Выбрать главу

В подтверждение его слов на полянке все тотчас всколыхнулось и пришло в движение: зашелестели травы, зашумели, покачивая ветвями, родовая береза и другие деревья. Даже луговые цветы, уже клонившиеся было ко сну, дружно встрепенулись, блеснув своим нежным разноцветьем. А божественный отец, подойдя к Мунко, слегка приобнял его и ласково взъерошил ему волосы.

— Мне пора, сын мой.

«Так это он погладил меня по голове!» — догадался Мунко, вспомнив осторожное прикосновение, которое он ошибочно принял за дуновение ветра. Бамуугомбожав Баабай стал медленно отдаляться.

— Удачи тебе на твоем благословенном пути! Помни, ты должен возродить веру!

С этими словами он то ли взбежал по березе на проплывающее мимо облако, то ли растворился в уже начинающем темнеть вечернем воздухе.

XVIII

Когда Мунко добрался до аршана, стало совсем темно. Хотя он впервые шел по незнакомой лесной дороге, к тому же в такой поздний час, он почему-то был уверен, что не собьется с пути. И действительно, вскоре после ручья, за поворотом, приветливо заблестели огни в окнах домов, высвечивая забор, которым была обнесена местная здравница. Мунко нашел калитку, она оказалась незапертой. Но не успел он сделать и нескольких шагов, как из темного угла, свирепо рыча, выскочила сторожевая собака. При свете тусклого фонаря, висевшего неподалеку на столбе, Мунко разглядел крупного хотошоо — бурят-монгольского волкодава. Свирепый пес, обнюхав его, внезапно умерил свой пыл, миролюбиво буркнул: «Свои, проходи», — и не спеша пошел прочь.

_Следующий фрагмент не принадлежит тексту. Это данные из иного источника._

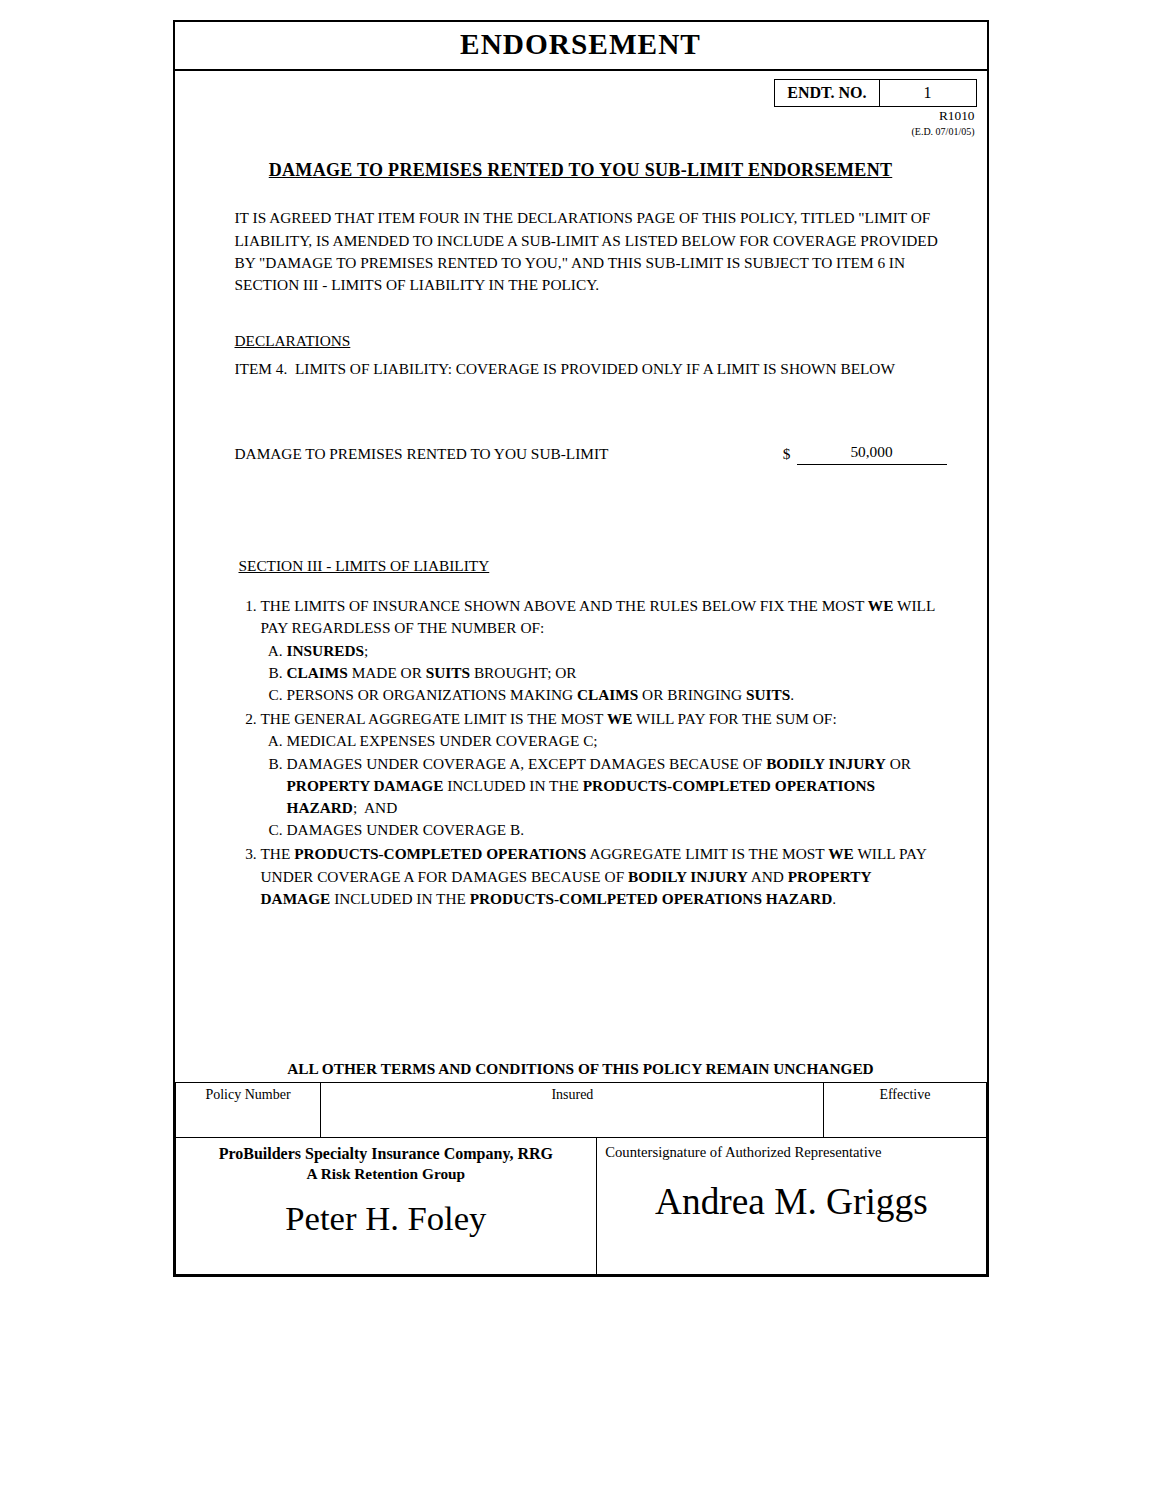ENDORSEMENT
ENDT. NO.
1
R1010
(E.D. 07/01/05)
DAMAGE TO PREMISES RENTED TO YOU SUB-LIMIT ENDORSEMENT
IT IS AGREED THAT ITEM FOUR IN THE DECLARATIONS PAGE OF THIS POLICY, TITLED "LIMIT OF LIABILITY, IS AMENDED TO INCLUDE A SUB-LIMIT AS LISTED BELOW FOR COVERAGE PROVIDED BY "DAMAGE TO PREMISES RENTED TO YOU," AND THIS SUB-LIMIT IS SUBJECT TO ITEM 6 IN SECTION III - LIMITS OF LIABILITY IN THE POLICY.
DECLARATIONS
ITEM 4. LIMITS OF LIABILITY: COVERAGE IS PROVIDED ONLY IF A LIMIT IS SHOWN BELOW
DAMAGE TO PREMISES RENTED TO YOU SUB-LIMIT $ 50,000
SECTION III - LIMITS OF LIABILITY
THE LIMITS OF INSURANCE SHOWN ABOVE AND THE RULES BELOW FIX THE MOST WE WILL PAY REGARDLESS OF THE NUMBER OF:
INSUREDS;
CLAIMS MADE OR SUITS BROUGHT; OR
PERSONS OR ORGANIZATIONS MAKING CLAIMS OR BRINGING SUITS.
THE GENERAL AGGREGATE LIMIT IS THE MOST WE WILL PAY FOR THE SUM OF:
MEDICAL EXPENSES UNDER COVERAGE C;
DAMAGES UNDER COVERAGE A, EXCEPT DAMAGES BECAUSE OF BODILY INJURY OR PROPERTY DAMAGE INCLUDED IN THE PRODUCTS-COMPLETED OPERATIONS HAZARD; AND
DAMAGES UNDER COVERAGE B.
THE PRODUCTS-COMPLETED OPERATIONS AGGREGATE LIMIT IS THE MOST WE WILL PAY UNDER COVERAGE A FOR DAMAGES BECAUSE OF BODILY INJURY AND PROPERTY DAMAGE INCLUDED IN THE PRODUCTS-COMLPETED OPERATIONS HAZARD.
ALL OTHER TERMS AND CONDITIONS OF THIS POLICY REMAIN UNCHANGED
| Policy Number | Insured | Effective |
| ProBuilders Specialty Insurance Company, RRG A Risk Retention Group Peter H. Foley | Countersignature of Authorized Representative Andrea M. Griggs |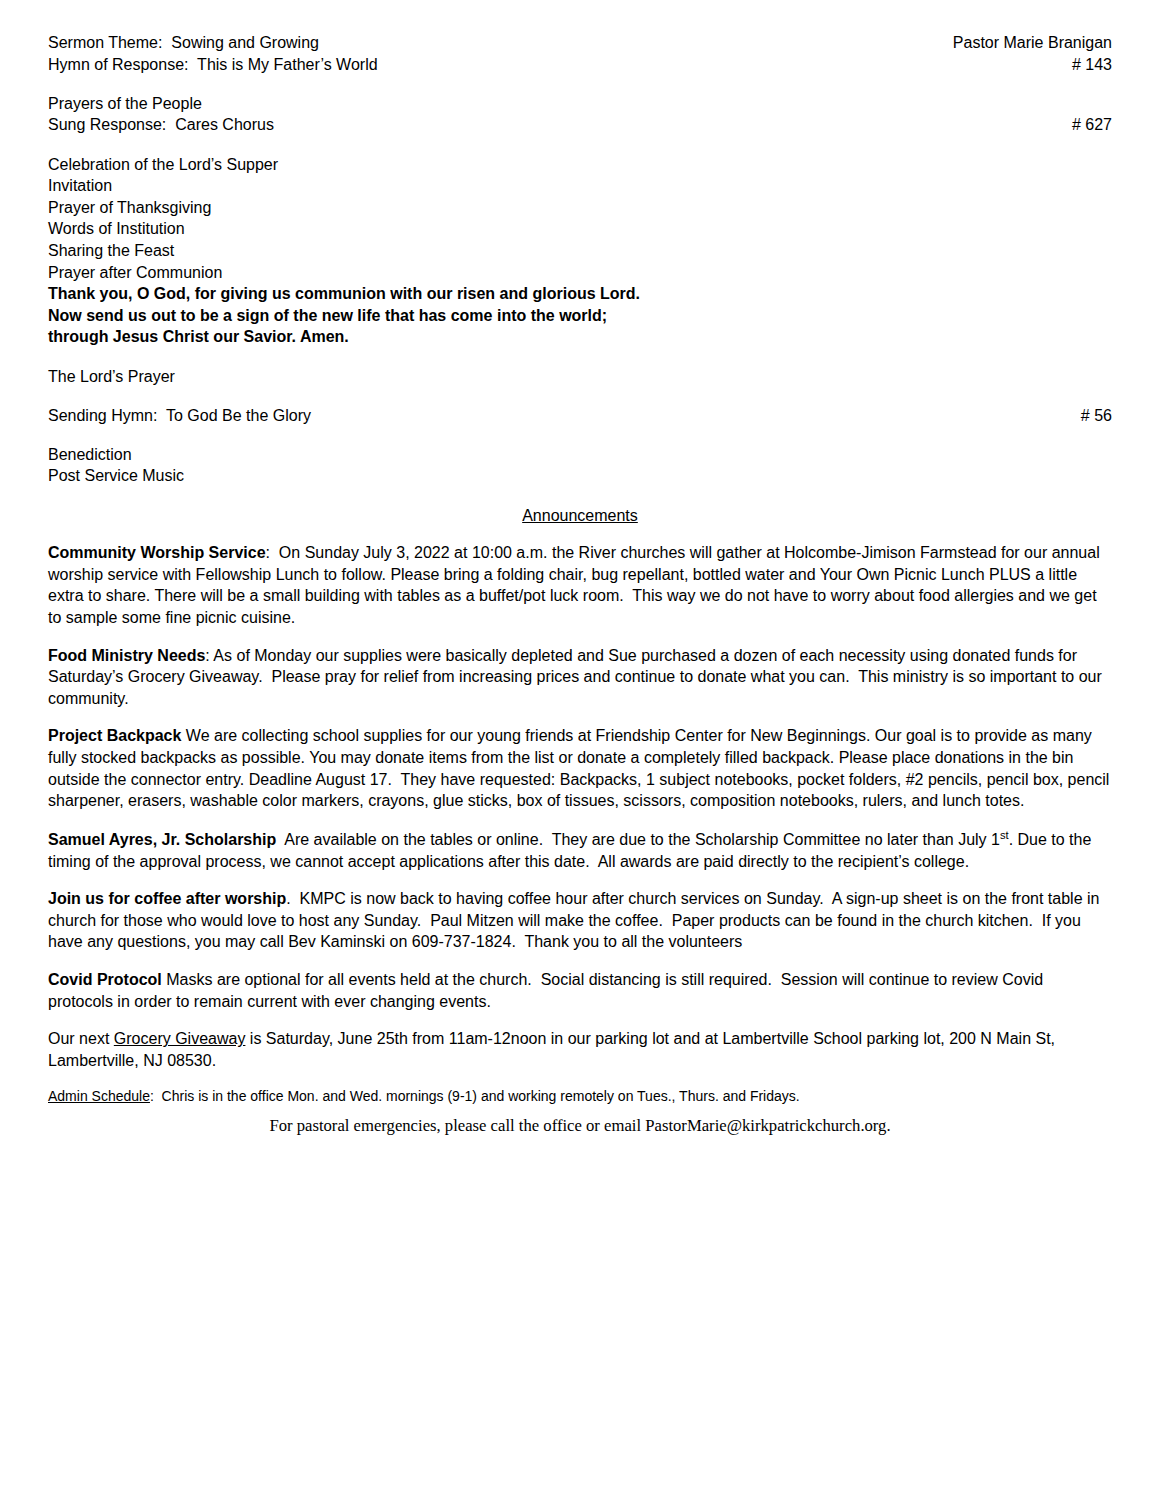Sermon Theme: Sowing and Growing Pastor Marie Branigan
Hymn of Response: This is My Father’s World # 143
Prayers of the People
Sung Response: Cares Chorus # 627
Celebration of the Lord’s Supper
Invitation
Prayer of Thanksgiving
Words of Institution
Sharing the Feast
Prayer after Communion
Thank you, O God, for giving us communion with our risen and glorious Lord.
Now send us out to be a sign of the new life that has come into the world;
through Jesus Christ our Savior. Amen.
The Lord’s Prayer
Sending Hymn: To God Be the Glory # 56
Benediction
Post Service Music
Announcements
Community Worship Service: On Sunday July 3, 2022 at 10:00 a.m. the River churches will gather at Holcombe-Jimison Farmstead for our annual worship service with Fellowship Lunch to follow. Please bring a folding chair, bug repellant, bottled water and Your Own Picnic Lunch PLUS a little extra to share. There will be a small building with tables as a buffet/pot luck room. This way we do not have to worry about food allergies and we get to sample some fine picnic cuisine.
Food Ministry Needs: As of Monday our supplies were basically depleted and Sue purchased a dozen of each necessity using donated funds for Saturday’s Grocery Giveaway. Please pray for relief from increasing prices and continue to donate what you can. This ministry is so important to our community.
Project Backpack We are collecting school supplies for our young friends at Friendship Center for New Beginnings. Our goal is to provide as many fully stocked backpacks as possible. You may donate items from the list or donate a completely filled backpack. Please place donations in the bin outside the connector entry. Deadline August 17. They have requested: Backpacks, 1 subject notebooks, pocket folders, #2 pencils, pencil box, pencil sharpener, erasers, washable color markers, crayons, glue sticks, box of tissues, scissors, composition notebooks, rulers, and lunch totes.
Samuel Ayres, Jr. Scholarship Are available on the tables or online. They are due to the Scholarship Committee no later than July 1st. Due to the timing of the approval process, we cannot accept applications after this date. All awards are paid directly to the recipient’s college.
Join us for coffee after worship. KMPC is now back to having coffee hour after church services on Sunday. A sign-up sheet is on the front table in church for those who would love to host any Sunday. Paul Mitzen will make the coffee. Paper products can be found in the church kitchen. If you have any questions, you may call Bev Kaminski on 609-737-1824. Thank you to all the volunteers
Covid Protocol Masks are optional for all events held at the church. Social distancing is still required. Session will continue to review Covid protocols in order to remain current with ever changing events.
Our next Grocery Giveaway is Saturday, June 25th from 11am-12noon in our parking lot and at Lambertville School parking lot, 200 N Main St, Lambertville, NJ 08530.
Admin Schedule: Chris is in the office Mon. and Wed. mornings (9-1) and working remotely on Tues., Thurs. and Fridays.
For pastoral emergencies, please call the office or email PastorMarie@kirkpatrickchurch.org.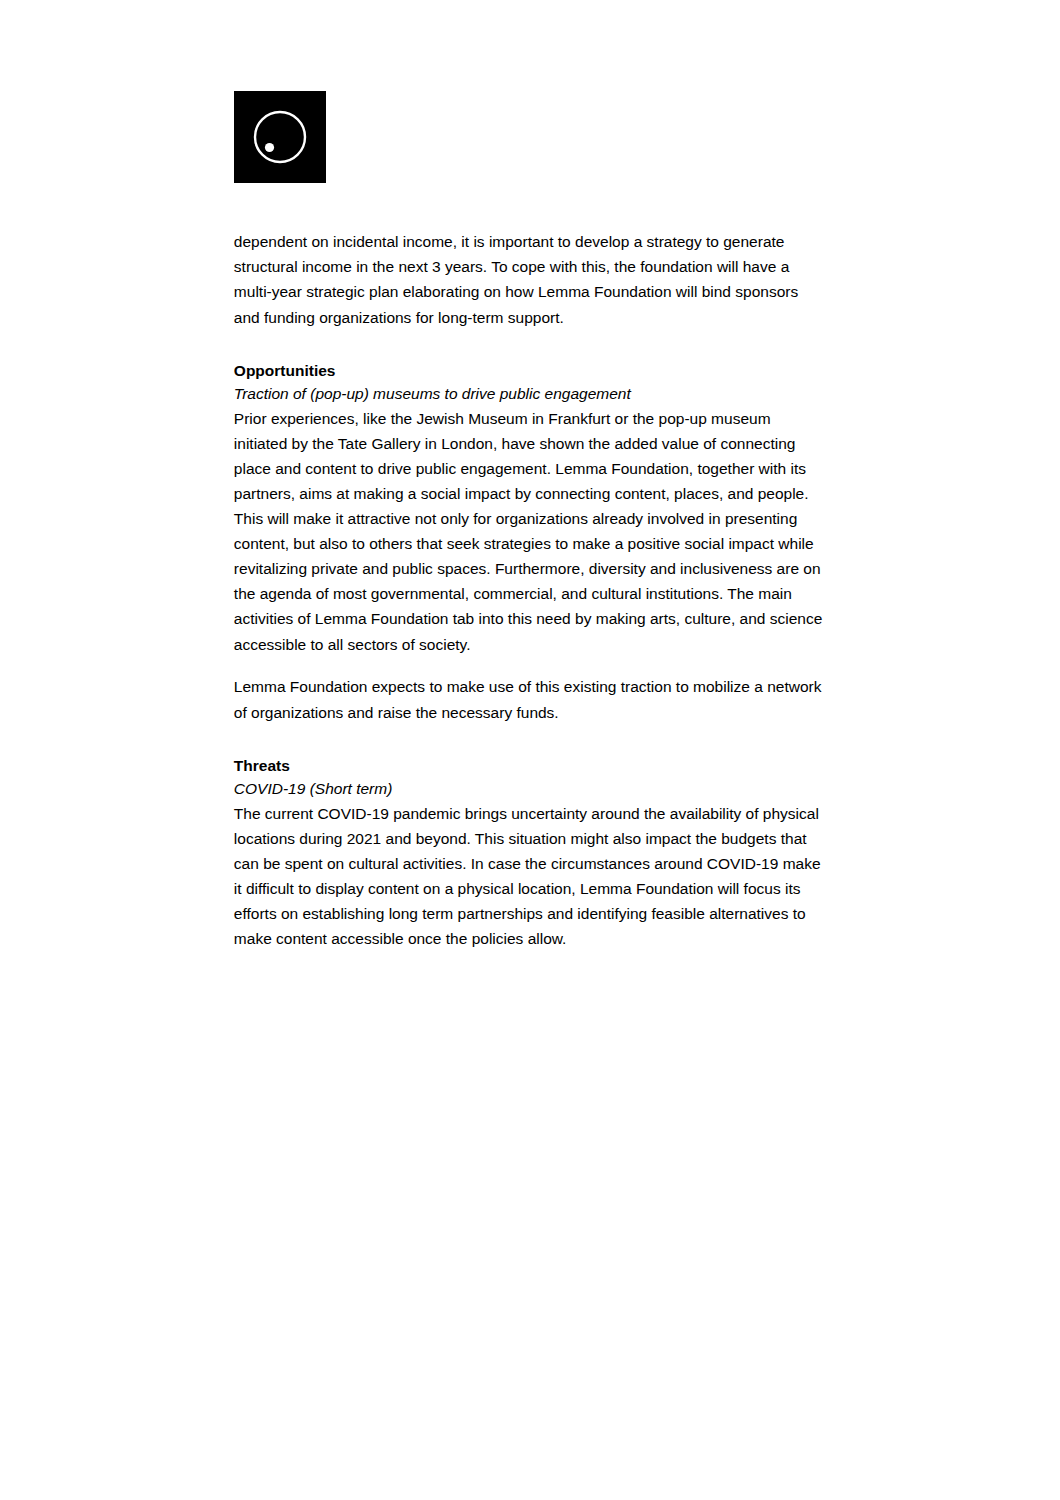dependent on incidental income, it is important to develop a strategy to generate structural income in the next 3 years. To cope with this, the foundation will have a multi-year strategic plan elaborating on how Lemma Foundation will bind sponsors and funding organizations for long-term support.
Opportunities
Traction of (pop-up) museums to drive public engagement
Prior experiences, like the Jewish Museum in Frankfurt or the pop-up museum initiated by the Tate Gallery in London, have shown the added value of connecting place and content to drive public engagement. Lemma Foundation, together with its partners, aims at making a social impact by connecting content, places, and people. This will make it attractive not only for organizations already involved in presenting content, but also to others that seek strategies to make a positive social impact while revitalizing private and public spaces. Furthermore, diversity and inclusiveness are on the agenda of most governmental, commercial, and cultural institutions. The main activities of Lemma Foundation tab into this need by making arts, culture, and science accessible to all sectors of society.
Lemma Foundation expects to make use of this existing traction to mobilize a network of organizations and raise the necessary funds.
Threats
COVID-19 (Short term)
The current COVID-19 pandemic brings uncertainty around the availability of physical locations during 2021 and beyond. This situation might also impact the budgets that can be spent on cultural activities. In case the circumstances around COVID-19 make it difficult to display content on a physical location, Lemma Foundation will focus its efforts on establishing long term partnerships and identifying feasible alternatives to make content accessible once the policies allow.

Услышав лай, из крайнего домика кто-то выглянул и пригласил зайти в дом.

— Мунко Бадмацыренов? — поинтересовалась невысокая средних лет женщина, когда он прошел внутрь. — Я в курсе. Цырма Дулмаевна говорила мне насчет вас. Что-то вы припозднились. Я уже начала беспокоиться, не заблудились ли ненароком? — захлопотала она, делая записи в тетради для приема отдыхающих.

Мунко извинился за позднее появление. Женщина выдала ему постельное белье, и они направились в корпус, который находился чуть повыше.

— Вот здесь и располагайтесь, — она завела его в небольшую опрятную комнату. — Тут все есть: чайник, плитка, посуда. Тесновато, конечно, но зато будете один, никто вам не помешает. Мы всегда эту комнату для городских оставляем. Недавно один профессор из Улан-Удэ был. Говорил, понравилось у нас, — похвасталась она. — В общем, здесь вам будет спокойно. Люкс по нашим меркам, — подытожила словоохотливая хозяйка.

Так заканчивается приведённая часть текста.